Roquet Nicolas, Beddok Arnaud, Loo Maxime, Calais Gilles, Créhange Gilles, Zemmoura Ilyes, Horodyckid Catherine, Chapet Sophie, Frédéric-Moreau Thomas
Department of Radiation Oncology, Bretonneau Hospital, 2 Bd Tonnellé, Tours, 37000, France.
Department of Radiation Oncology, Godinot Institute, 1 Rue du Général Koenig, Reims, 51100, France.
Clin Exp Metastasis. 2025 Apr 24;42(3):27. doi: 10.1007/s10585-025-10345-2.
This study investigated hypofractionated stereotactic radiotherapy (HSRT) for resected brain metastases and how the dose-fractionation affects local control (LC) and radionecrosis (RN). We retrospectively evaluated patients with brain metastases who were treated between 2010 and 2023. Post-operative HSRT was delivered in three or five fractions. The primary objective was to determine the effect of dose escalation and fractionation on LC. Secondary objectives included identifying factors associated with RN. Statistical analyses were conducted using Chi-square or Fisher's exact tests for categorical data and Mann-Whitney U tests for continuous variables (significance level: p < 0.05). After a median follow-up of 19 months, 34 patients out of 212 (16%) had local recurrence. A biologically effective dose (BED) > 28.8 Gy was associated with better LC (p = 0.002), but no benefit was found for a BED > 48 Gy. RN developed in 34 patients (16%). A prescription BED > 48 Gy was associated with an increased incidence of symptomatic RN (p = 0.002). For HSRT in three fractions, a CTV D99% ≥ 29 Gy significantly improved the LC (p = 0.04), and V30Gy, V23.1 Gy, and V18Gy were significantly associated with an increased risk of RN. The fractionation was not found to affect the LC or RN. This large, retrospective cohort study on post-operative HSRT indicates that a BED of 40.9-48 Gy (3 × 7,7 Gy or 5 × 6 Gy) to the planning target volume results in excellent LC while limiting the risk of RN. No difference in LC or RN was found for different fractionations.
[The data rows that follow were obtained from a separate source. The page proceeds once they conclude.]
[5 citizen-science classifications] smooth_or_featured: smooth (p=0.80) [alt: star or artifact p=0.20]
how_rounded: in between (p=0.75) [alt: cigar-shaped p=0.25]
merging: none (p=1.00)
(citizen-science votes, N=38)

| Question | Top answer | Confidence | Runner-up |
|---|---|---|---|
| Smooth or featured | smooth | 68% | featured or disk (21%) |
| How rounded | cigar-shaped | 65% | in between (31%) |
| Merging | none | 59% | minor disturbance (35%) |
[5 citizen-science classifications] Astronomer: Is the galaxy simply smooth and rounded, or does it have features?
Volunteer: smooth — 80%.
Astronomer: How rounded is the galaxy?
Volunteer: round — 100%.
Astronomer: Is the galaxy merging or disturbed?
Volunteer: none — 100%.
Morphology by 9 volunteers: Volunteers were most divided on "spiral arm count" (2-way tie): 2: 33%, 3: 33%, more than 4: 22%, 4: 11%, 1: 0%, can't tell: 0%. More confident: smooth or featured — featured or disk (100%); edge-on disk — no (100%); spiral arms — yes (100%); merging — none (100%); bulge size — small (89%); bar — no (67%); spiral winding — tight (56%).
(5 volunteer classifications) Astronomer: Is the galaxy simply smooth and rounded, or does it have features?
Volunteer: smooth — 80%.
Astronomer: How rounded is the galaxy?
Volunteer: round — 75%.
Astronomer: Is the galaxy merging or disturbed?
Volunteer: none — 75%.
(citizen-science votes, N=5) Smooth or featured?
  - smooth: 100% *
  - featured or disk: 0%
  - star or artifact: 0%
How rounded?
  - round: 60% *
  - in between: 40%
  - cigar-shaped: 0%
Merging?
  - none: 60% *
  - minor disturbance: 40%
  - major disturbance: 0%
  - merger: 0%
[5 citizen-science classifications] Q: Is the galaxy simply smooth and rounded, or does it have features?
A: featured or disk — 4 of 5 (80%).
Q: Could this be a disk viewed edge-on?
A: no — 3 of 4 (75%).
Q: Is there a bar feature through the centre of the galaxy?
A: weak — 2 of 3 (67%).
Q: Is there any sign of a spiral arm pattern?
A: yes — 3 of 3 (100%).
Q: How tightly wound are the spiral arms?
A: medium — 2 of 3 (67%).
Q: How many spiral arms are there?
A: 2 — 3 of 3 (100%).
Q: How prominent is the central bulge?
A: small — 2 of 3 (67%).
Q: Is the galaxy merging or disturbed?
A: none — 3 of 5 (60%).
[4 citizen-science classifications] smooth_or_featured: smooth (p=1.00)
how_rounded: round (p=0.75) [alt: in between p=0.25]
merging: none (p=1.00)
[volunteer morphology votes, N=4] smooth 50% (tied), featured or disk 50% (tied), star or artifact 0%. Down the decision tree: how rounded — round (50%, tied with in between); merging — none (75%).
本研究调查了用于切除脑转移瘤的大分割立体定向放射治疗(HSRT)以及剂量分割如何影响局部控制(LC)和放射性坏死(RN)。我们回顾性评估了2010年至2023年间接受治疗的脑转移瘤患者。术后HSRT分三次或五次分割进行。主要目的是确定剂量递增和分割对LC的影响。次要目的包括确定与RN相关的因素。对分类数据使用卡方检验或Fisher精确检验,对连续变量使用Mann-Whitney U检验进行统计分析(显著性水平:p < 0.05)。中位随访19个月后,212例患者中有34例(16%)出现局部复发。生物等效剂量(BED)> 28.8 Gy与更好的LC相关(p = 0.002),但未发现BED > 48 Gy有获益。34例患者(16%)发生了RN。处方BED > 48 Gy与有症状RN的发生率增加相关(p = 0.002)。对于三次分割的HSRT,临床靶体积(CTV)的D99%≥29 Gy显著改善了LC(p = 0.04),V30Gy、V23.1 Gy和V18Gy与RN风险增加显著相关。未发现分割方式影响LC或RN。这项关于术后HSRT的大型回顾性队列研究表明,对计划靶体积给予40.9 - 48 Gy(3×7.7 Gy或5×6 Gy)的BED可在限制RN风险的同时实现出色的LC。不同分割方式在LC或RN方面未发现差异。